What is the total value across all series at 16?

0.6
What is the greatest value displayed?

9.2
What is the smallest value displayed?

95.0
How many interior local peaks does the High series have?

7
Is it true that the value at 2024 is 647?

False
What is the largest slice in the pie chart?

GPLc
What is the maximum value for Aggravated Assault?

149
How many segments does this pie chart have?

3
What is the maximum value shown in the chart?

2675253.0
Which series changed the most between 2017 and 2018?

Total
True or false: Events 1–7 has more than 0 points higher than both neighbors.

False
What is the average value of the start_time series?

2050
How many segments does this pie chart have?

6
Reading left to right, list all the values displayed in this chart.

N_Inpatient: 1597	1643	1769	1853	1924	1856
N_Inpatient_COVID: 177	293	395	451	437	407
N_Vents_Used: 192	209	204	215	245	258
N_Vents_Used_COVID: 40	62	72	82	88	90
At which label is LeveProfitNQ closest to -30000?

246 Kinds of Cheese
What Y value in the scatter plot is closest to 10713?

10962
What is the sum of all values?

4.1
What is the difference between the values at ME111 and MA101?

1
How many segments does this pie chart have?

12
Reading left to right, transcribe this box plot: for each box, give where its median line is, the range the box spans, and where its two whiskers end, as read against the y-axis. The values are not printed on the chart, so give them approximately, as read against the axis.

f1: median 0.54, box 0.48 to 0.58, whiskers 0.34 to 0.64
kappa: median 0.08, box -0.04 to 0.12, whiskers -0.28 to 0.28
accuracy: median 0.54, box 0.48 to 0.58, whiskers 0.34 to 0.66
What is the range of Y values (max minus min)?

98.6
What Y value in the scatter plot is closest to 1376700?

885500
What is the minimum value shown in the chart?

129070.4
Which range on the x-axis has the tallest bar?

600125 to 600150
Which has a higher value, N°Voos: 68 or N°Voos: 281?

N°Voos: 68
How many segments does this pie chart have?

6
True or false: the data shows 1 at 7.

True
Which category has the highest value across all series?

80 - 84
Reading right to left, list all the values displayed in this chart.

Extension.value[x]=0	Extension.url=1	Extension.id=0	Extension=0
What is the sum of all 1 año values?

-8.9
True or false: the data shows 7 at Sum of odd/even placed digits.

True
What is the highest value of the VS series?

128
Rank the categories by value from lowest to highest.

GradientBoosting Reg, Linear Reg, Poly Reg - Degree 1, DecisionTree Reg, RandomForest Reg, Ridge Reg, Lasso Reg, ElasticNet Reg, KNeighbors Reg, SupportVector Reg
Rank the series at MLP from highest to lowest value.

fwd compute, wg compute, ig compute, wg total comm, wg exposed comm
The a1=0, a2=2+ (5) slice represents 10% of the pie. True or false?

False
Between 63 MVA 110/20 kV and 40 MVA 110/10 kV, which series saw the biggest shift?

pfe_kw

========

* Goal of the exercise *
Count the lines in the entries above that contain the string "highest". Give only the number.

* Answer space *
4